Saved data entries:
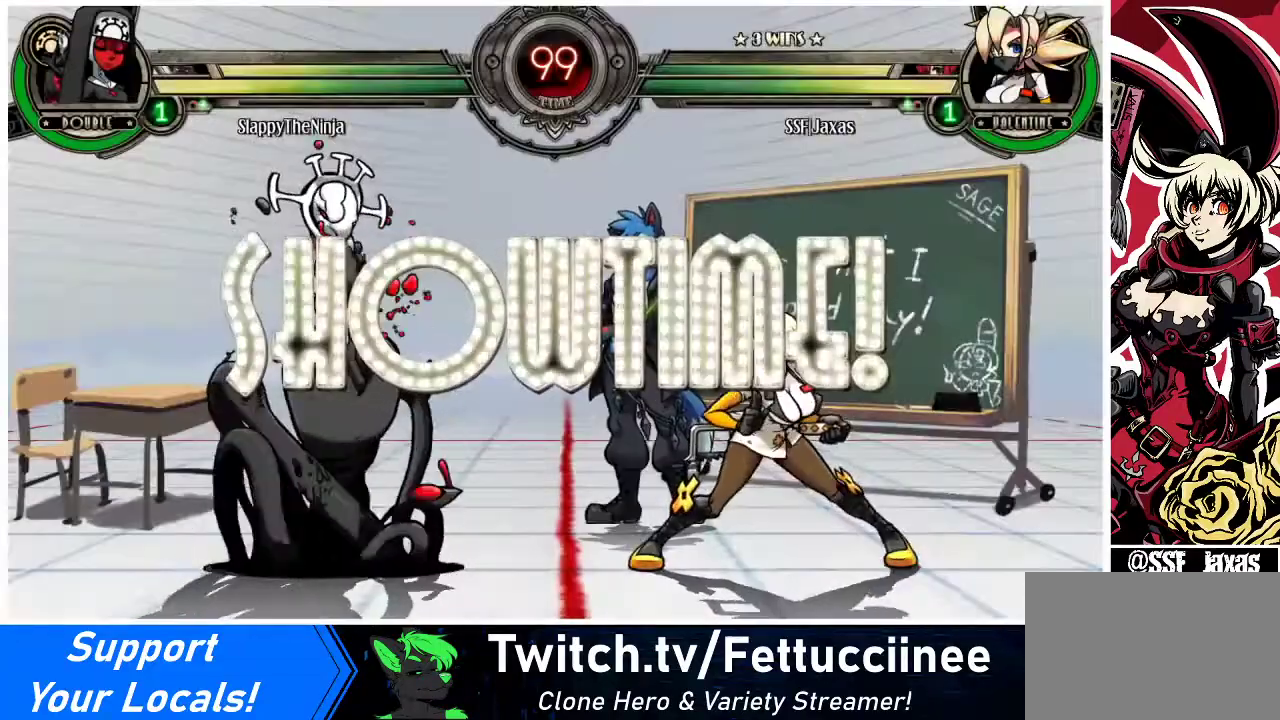
{"buttons": ["DPAD_UP", "DPAD_RIGHT"], "events": []}
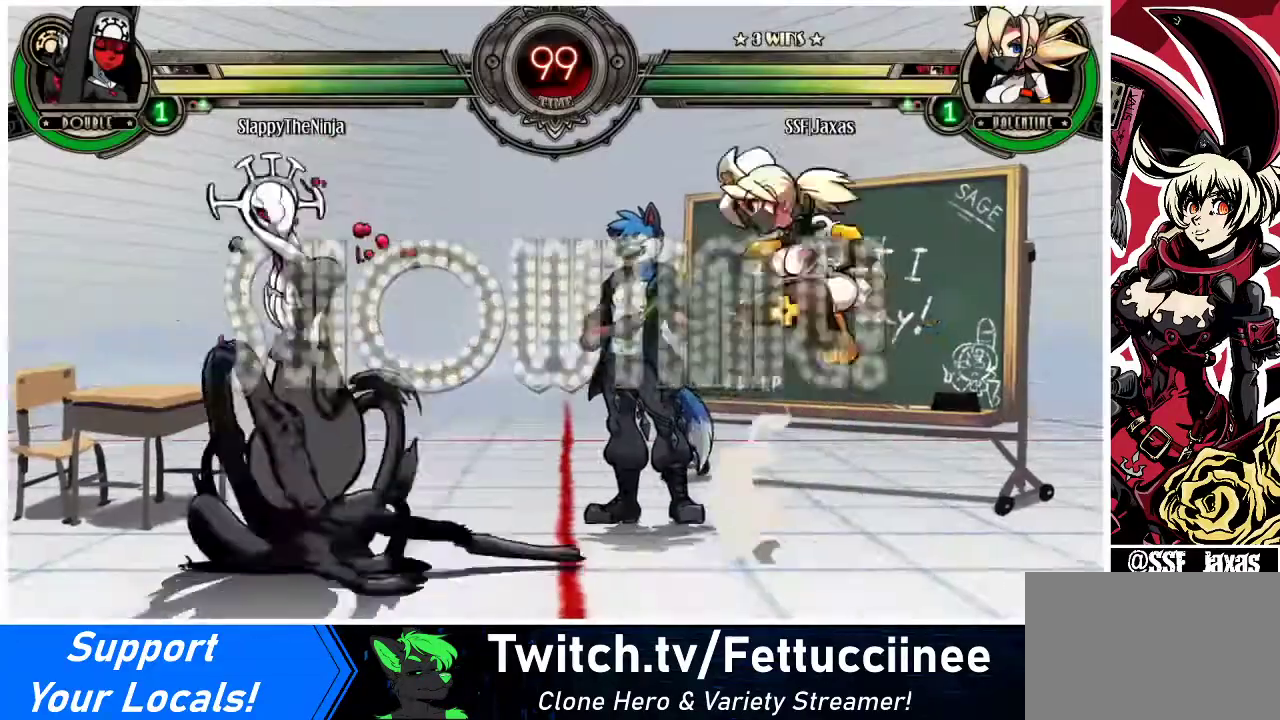
{"buttons": ["DPAD_RIGHT"], "events": [[33, "DPAD_DOWN", "down"], [33, "DPAD_UP", "up"], [67, "DPAD_LEFT", "down"], [67, "DPAD_RIGHT", "up"], [133, "R1", "down"], [167, "DPAD_DOWN", "up"], [233, "DPAD_LEFT", "up"], [267, "DPAD_RIGHT", "down"], [267, "R1", "up"]]}
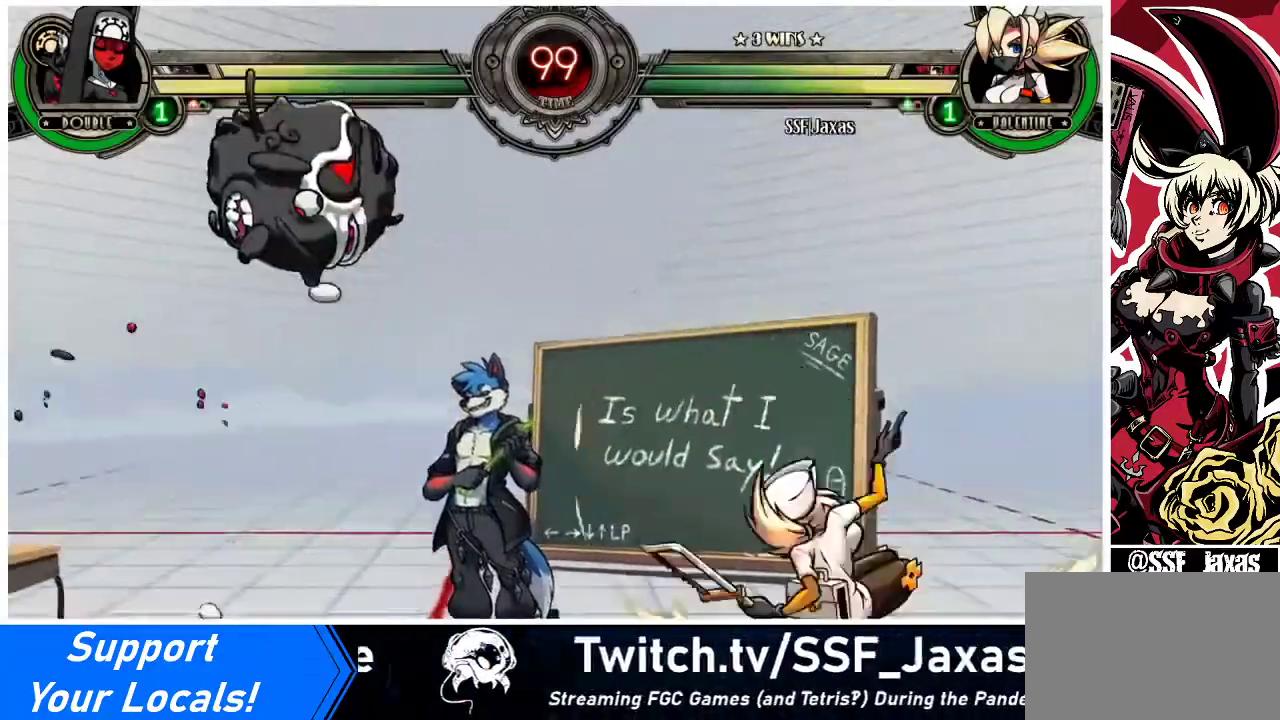
{"buttons": ["DPAD_LEFT"], "events": [[167, "DPAD_RIGHT", "up"], [200, "DPAD_LEFT", "down"], [267, "DPAD_LEFT", "up"], [333, "DPAD_LEFT", "down"]]}
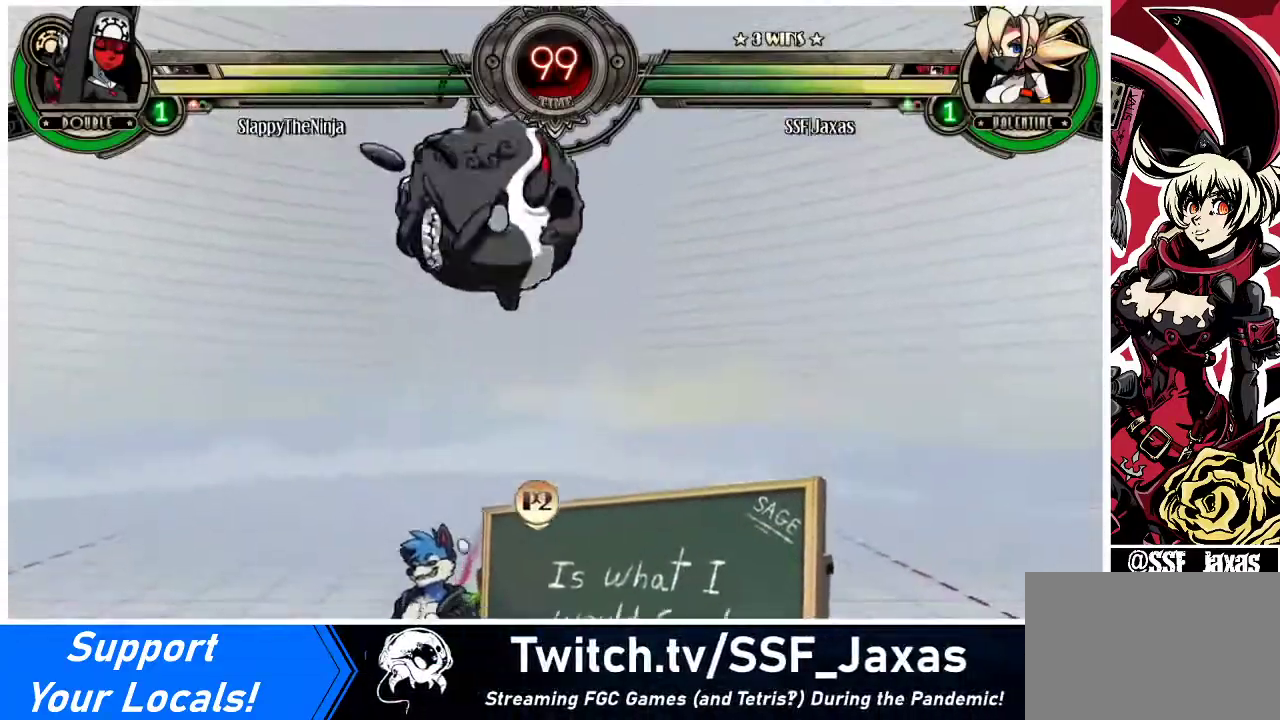
{"buttons": [], "events": [[67, "DPAD_LEFT", "up"], [233, "DPAD_RIGHT", "down"], [233, "SQUARE", "down"], [300, "DPAD_RIGHT", "up"], [333, "SQUARE", "up"]]}
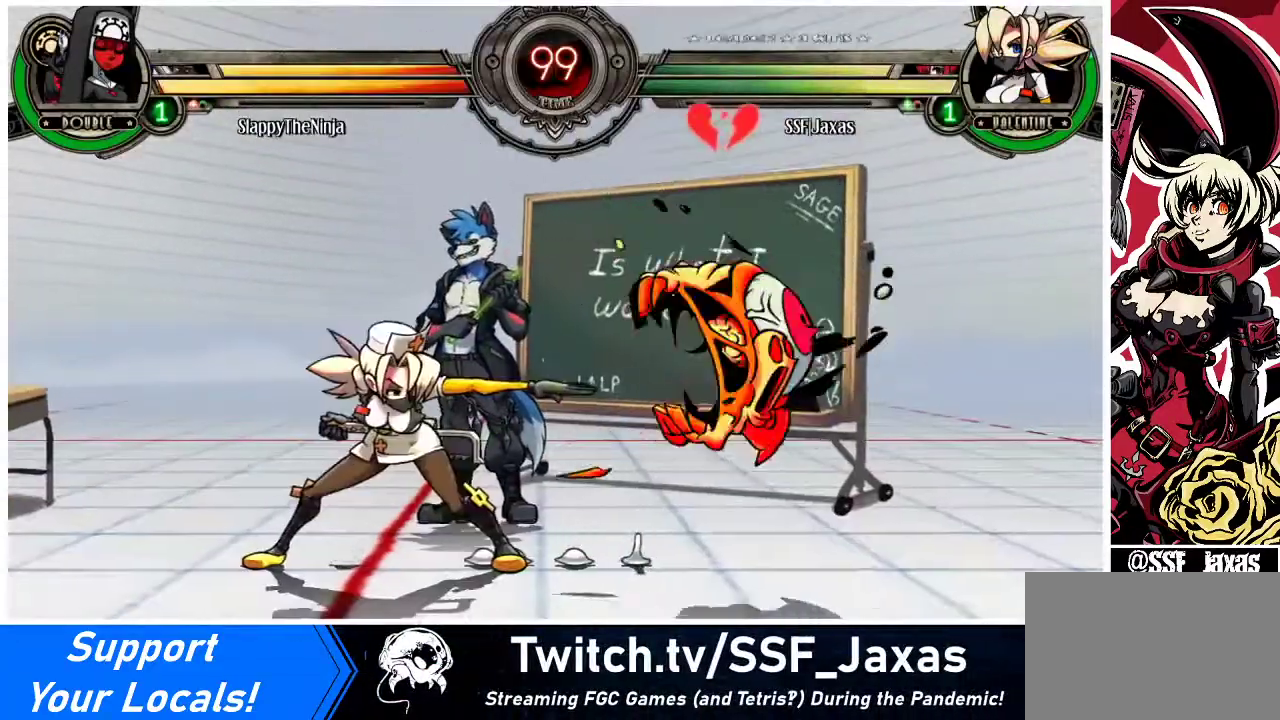
{"buttons": [], "events": [[100, "SQUARE", "down"], [233, "SQUARE", "up"]]}
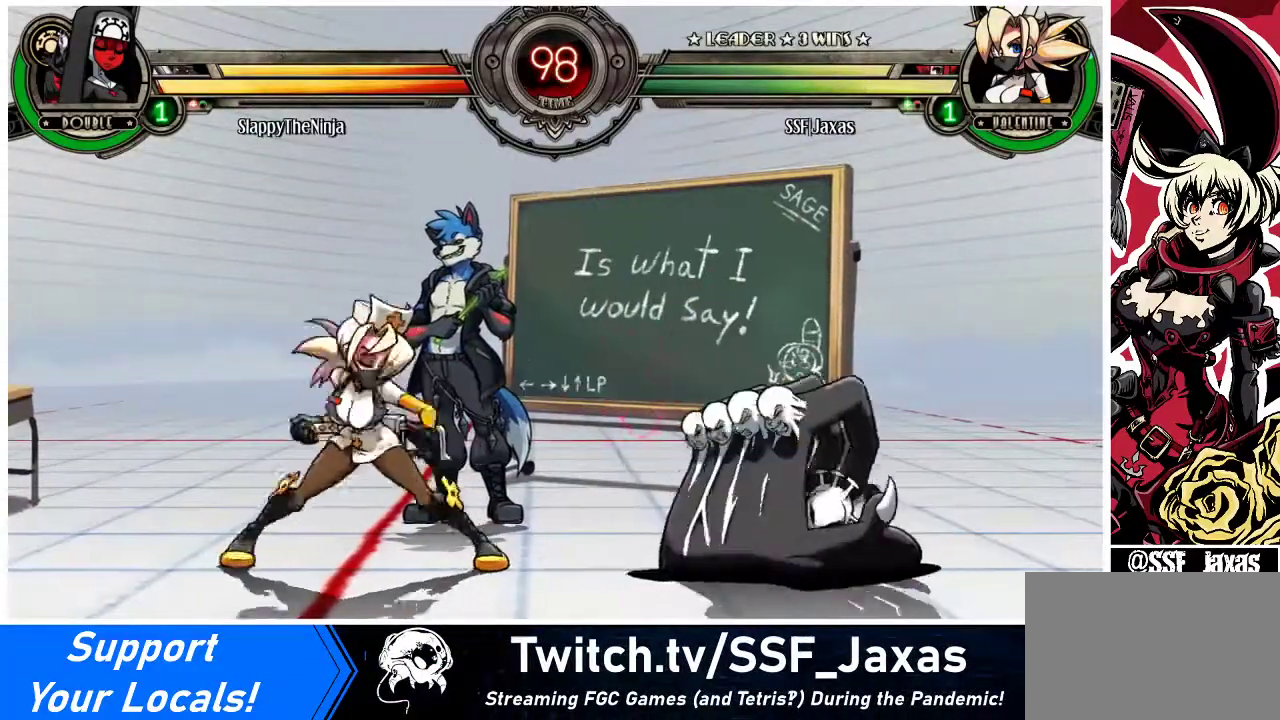
{"buttons": [], "events": [[67, "DPAD_LEFT", "down"], [167, "DPAD_LEFT", "up"], [233, "DPAD_LEFT", "down"], [300, "DPAD_LEFT", "up"], [333, "DPAD_RIGHT", "down"], [400, "R1", "down"], [433, "DPAD_RIGHT", "up"], [500, "R1", "up"]]}
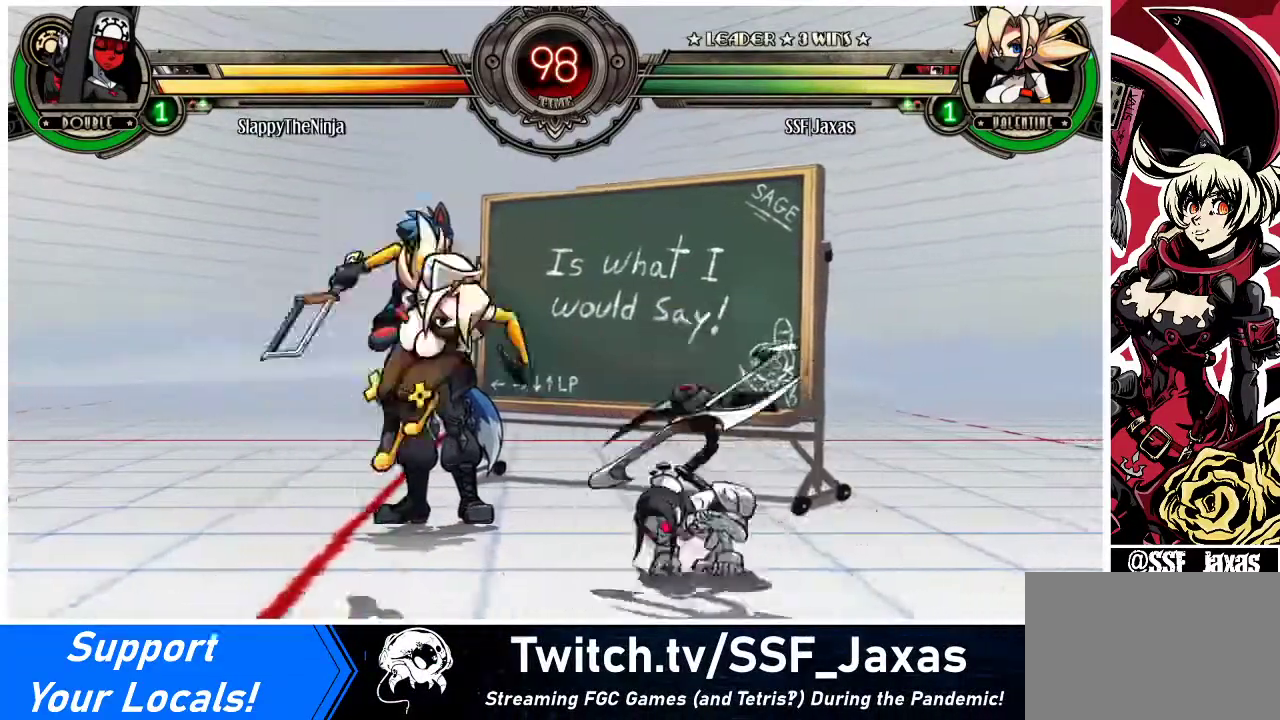
{"buttons": ["SQUARE", "DPAD_RIGHT"], "events": [[133, "DPAD_RIGHT", "down"], [433, "SQUARE", "down"]]}
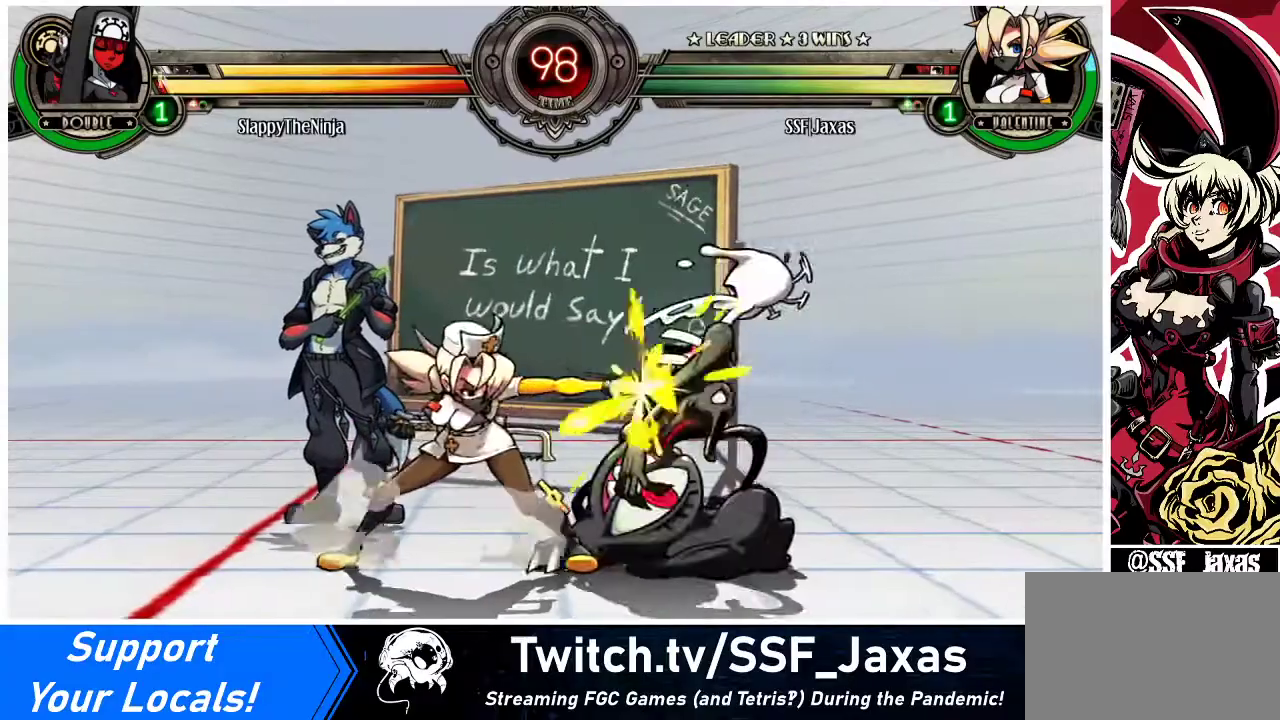
{"buttons": ["CROSS", "SQUARE", "DPAD_RIGHT"], "events": [[67, "DPAD_RIGHT", "up"], [67, "SQUARE", "up"], [333, "DPAD_RIGHT", "down"], [367, "DPAD_RIGHT", "up"], [433, "DPAD_RIGHT", "down"], [467, "CROSS", "down"], [467, "SQUARE", "down"]]}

Task directions: Retype the data in full. Images do not go in the copy.

Answer to the exercise:
{"buttons": ["DPAD_UP", "DPAD_RIGHT"], "events": []}
{"buttons": ["DPAD_RIGHT"], "events": [[33, "DPAD_DOWN", "down"], [33, "DPAD_UP", "up"], [67, "DPAD_LEFT", "down"], [67, "DPAD_RIGHT", "up"], [133, "R1", "down"], [167, "DPAD_DOWN", "up"], [233, "DPAD_LEFT", "up"], [267, "DPAD_RIGHT", "down"], [267, "R1", "up"]]}
{"buttons": ["DPAD_LEFT"], "events": [[167, "DPAD_RIGHT", "up"], [200, "DPAD_LEFT", "down"], [267, "DPAD_LEFT", "up"], [333, "DPAD_LEFT", "down"]]}
{"buttons": [], "events": [[67, "DPAD_LEFT", "up"], [233, "DPAD_RIGHT", "down"], [233, "SQUARE", "down"], [300, "DPAD_RIGHT", "up"], [333, "SQUARE", "up"]]}
{"buttons": [], "events": [[100, "SQUARE", "down"], [233, "SQUARE", "up"]]}
{"buttons": [], "events": [[67, "DPAD_LEFT", "down"], [167, "DPAD_LEFT", "up"], [233, "DPAD_LEFT", "down"], [300, "DPAD_LEFT", "up"], [333, "DPAD_RIGHT", "down"], [400, "R1", "down"], [433, "DPAD_RIGHT", "up"], [500, "R1", "up"]]}
{"buttons": ["SQUARE", "DPAD_RIGHT"], "events": [[133, "DPAD_RIGHT", "down"], [433, "SQUARE", "down"]]}
{"buttons": ["CROSS", "SQUARE", "DPAD_RIGHT"], "events": [[67, "DPAD_RIGHT", "up"], [67, "SQUARE", "up"], [333, "DPAD_RIGHT", "down"], [367, "DPAD_RIGHT", "up"], [433, "DPAD_RIGHT", "down"], [467, "CROSS", "down"], [467, "SQUARE", "down"]]}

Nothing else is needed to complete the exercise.